Puncaknya kolaborasi ini adalah kehadiran Menteri Ristekdikti M. Nasir yang membuka acara dan menyatakan dukungannya untuk memperbaiki nasib riset dan periset di negeri ini. Misi berhasil. Orang bilang sekali mendayung dua tiga pulau terlampaui. Namun kali ini rasanya bahkan melampaui dua tiga pulau dalam sekali dayung.

Kontribusi KSI bukan hanya terasa dalam penyelenggaraan acara, tetapi juga dalam hal substansi. Ulasan terhadap isi laporan misalnya dipersiapkan dengan seksama. Dalam hal ini pemahaman mengenai masalah dunia riset dan kebijakan tercermin dalam komentar yang telah diberikan. Mitra KSI yang mengerjakan riset serupa juga berkontribusi dalam memperkaya temuan mengenai hambatan riset di perguruan tinggi. Dukungan juga diperluas sampai ke proses penerjemahan laporan ke dalam bahasa Indonesia.

Alih-alih berhenti di LIPI, kolaborasi ini terus bergulir ke berbagai pertemuan tindak lanjut. Hanya satu bulan setelah riset diluncurkan, kemitraan ini merapat ke Kemenristekdikti untuk menyampaikan hasil riset dan mengupayakan perbaikan kebijakan berbasis data tersebut. Isu SDM riset dan pendanaan riset menjadi salah satu topik utama yang disasar kemitraan ini. Tindak lanjut riset tersebut menjadi tolok ukur dedikasi CIPG dan KSI untuk bersama menghidupi sektor pengetahuan. Jika berhasil menginisiasi perubahan kebijakan, maka cita-cita untuk mendorong kebijakan berbasis data mulai dapat terwujud.

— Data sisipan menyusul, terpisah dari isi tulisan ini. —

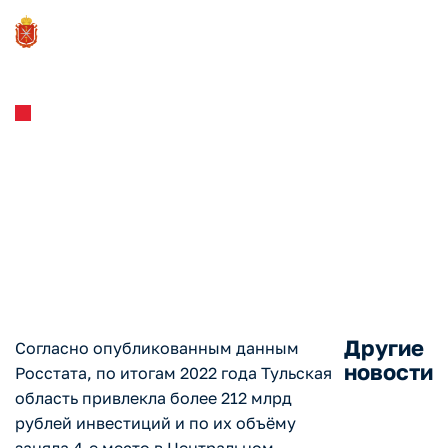
Новости и Мероприятия
15.03.2023
Тульская область вошла в
число регионов – лидеров
ЦФО по объёму инвестиций
Другие
Согласно опубликованным данным
новости
Росстата, по итогам 2022 года Тульская
область привлекла более 212 млрд
рублей инвестиций и по их объёму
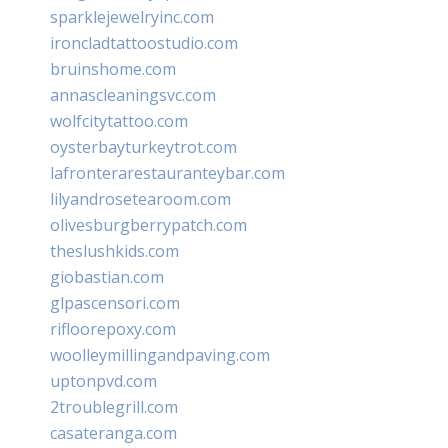
sparklejewelryinc.com
ironcladtattoostudio.com
bruinshome.com
annascleaningsvc.com
wolfcitytattoo.com
oysterbayturkeytrot.com
lafronterarestauranteybar.com
lilyandrosetearoom.com
olivesburgberrypatch.com
theslushkids.com
giobastian.com
glpascensori.com
rifloorepoxy.com
woolleymillingandpaving.com
uptonpvd.com
2troublegrill.com
casateranga.com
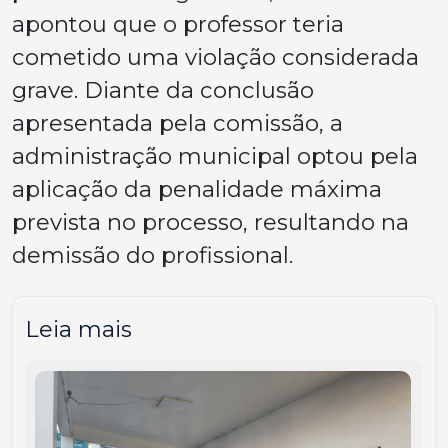
apontou que o professor teria
cometido uma violação considerada
grave. Diante da conclusão
apresentada pela comissão, a
administração municipal optou pela
aplicação da penalidade máxima
prevista no processo, resultando na
demissão do profissional.
Leia mais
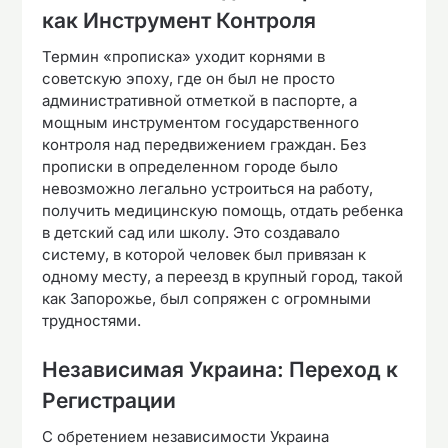
как Инструмент Контроля
Термин «прописка» уходит корнями в
советскую эпоху, где он был не просто
административной отметкой в паспорте, а
мощным инструментом государственного
контроля над передвижением граждан. Без
прописки в определенном городе было
невозможно легально устроиться на работу,
получить медицинскую помощь, отдать ребенка
в детский сад или школу. Это создавало
систему, в которой человек был привязан к
одному месту, а переезд в крупный город, такой
как Запорожье, был сопряжен с огромными
трудностями.
Независимая Украина: Переход к
Регистрации
С обретением независимости Украина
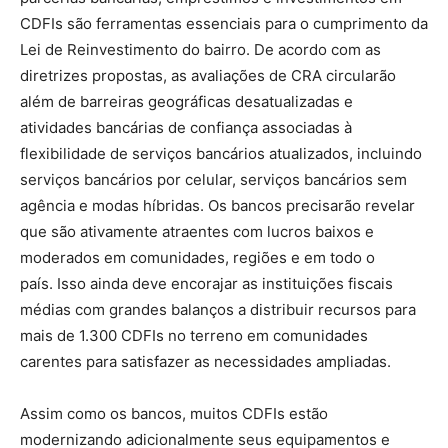
CDFIs são ferramentas essenciais para o cumprimento da
Lei de Reinvestimento do bairro. De acordo com as
diretrizes propostas, as avaliações de CRA circularão
além de barreiras geográficas desatualizadas e
atividades bancárias de confiança associadas à
flexibilidade de serviços bancários atualizados, incluindo
serviços bancários por celular, serviços bancários sem
agência e modas híbridas. Os bancos precisarão revelar
que são ativamente atraentes com lucros baixos e
moderados em comunidades, regiões e em todo o
país. Isso ainda deve encorajar as instituições fiscais
médias com grandes balanços a distribuir recursos para
mais de 1.300 CDFIs no terreno em comunidades
carentes para satisfazer as necessidades ampliadas.
Assim como os bancos, muitos CDFIs estão
modernizando adicionalmente seus equipamentos e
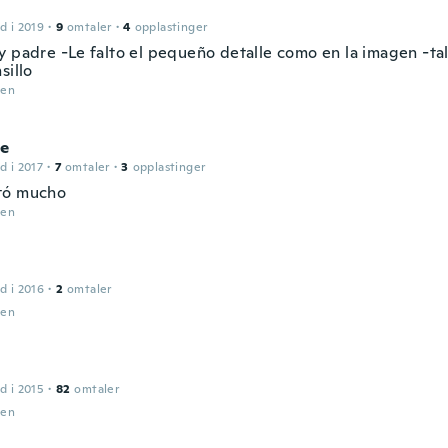
d i 2019
·
9
omtaler
·
4
opplastinger
y padre -Le falto el pequeño detalle como en la imagen -tal
sillo
den
ce
d i 2017
·
7
omtaler
·
3
opplastinger
tó mucho
den
d i 2016
·
2
omtaler
den
d i 2015
·
82
omtaler
den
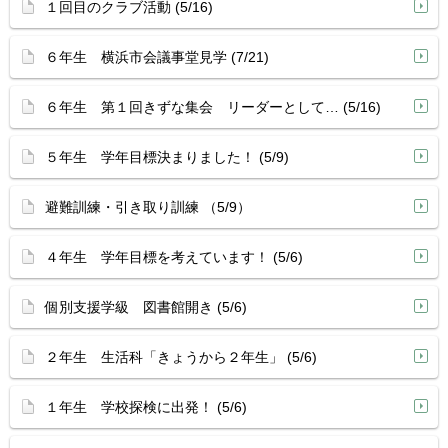
１回目のクラブ活動 (5/16)
６年生 横浜市会議事堂見学 (7/21)
６年生 第１回きずな集会 リーダーとして… (5/16)
５年生 学年目標決まりました！ (5/9)
避難訓練・引き取り訓練 （5/9）
４年生 学年目標を考えています！ (5/6)
個別支援学級 図書館開き (5/6)
２年生 生活科「きょうから２年生」 (5/6)
１年生 学校探検に出発！ (5/6)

Rangkaian kegiatan di atas baru merupakan awal mengingat banyaknya isu yang perlu dicermati. CIPG sendiri masih menyimpan segudang rencana untuk memperbaiki sektor pengetahuan dan rasa-rasanya tidak mungkin bertarung sendirian di dalam area tersebut. Ke depan kemitraan ini berlanjut untuk membahas perbaikan sistem riset dan pendidikan tinggi di Indonesia, utamanya soal sumber daya manusia dalam pendidikan tinggi dan kebijakan pendukungnya.

Konkretnya CIPG menjadi mitra konsultasi lantaran penelitinya yang menjadi konsultan terkait kebijakan sumber daya manusia dalam riset dan pendidikan tinggi. Data dan pengetahuan yang dimiliki CIPG dimaksimalkan untuk memberikan rekomendasi terkait perbaikan kondisi dosen dan peneliti di Indonesia. Juga untuk isu terkait Science and Techno Park, agenda riset dan pendanaan riset nasional. Kemitraan ini adalah bukti nyata untuk mengintervensi kebijakan dengan menggunakan data.

Kehadiran lembaga dengan komitmen yang sama menambah keyakinan untuk terus berkiprah. Mengetahui adanya aktor lain yang berkomitmen untuk memperbaiki sektor pengetahuan memberi dukungan moral bagi siapapun yang berkecimpung di dalamnya. KSI telah menjadi mitra yang nyata dalam mewujudkan komitmen untuk memperbaiki sektor pengetahuan. Semoga saja kemitraan ini berkelanjutan, sebagaimana komitmennya.

Fajri Siregar dan Klara Esti

Centre for Innovation Policy and Governance (CIPG)

[1] Sebelum digabung dengan Dirjen Dikti (Direktorat JenderalPendidikan Tinggi) pada 2015.